In De religie van het zuivere vierkant ontleedt Bernard Hulsman het ideaal van een absoluut zuivere wereld dat Nederlandse en Russische avant-gardisten als Piet Mondriaan, Kazimir Malevitsj, Piet Zwart, El Lissitzky en Theo van Doesburg met elkaar deelden. Zij zagen het vierkant als het symbool van hun zuiverheidsreligie, die de mens moest verlossen van zijn individualiteit en ‘volkomen’ zou maken. Zuivere kunst, zuivere vormgeving, zuivere architectuur en zuivere steden zouden van de wereld ‘een aards paradijs’ maken waar de Nieuwe Mens gelukkig zou zijn, voorspelde Mondriaan.
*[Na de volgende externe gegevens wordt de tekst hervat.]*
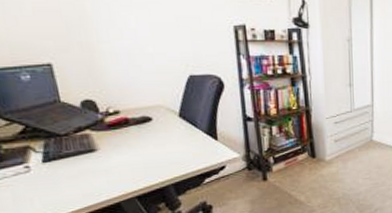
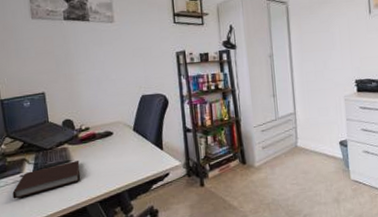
notebook: none [14,150,111,194] -> present [12,161,81,199]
Maar die utopie van een zuivere wereld heeft ook een donkere kant. In Stalins Sovjet-Unie leidde de creatie van de Nieuwe Mens niet tot een aards paradijs, maar tot een hel op aarde. De communistische poging om de mensheid te verlossen van uitbuiting en onderdrukking, waaraan onder anderen architect Mart Stam en cineast Joris Ivens enthousiast meewerkten, mondde uit in massaterreur die de geschiedenis is ingegaan als de Grote Zuivering.
De religie van het zuivere vierkant is een meeslepende en indringende zoektocht naar de ziel van het modernisme die laat zien hoe het menselijke verlangen naar zuiverheid en volmaaktheid leidt tot een onmenselijke wereld.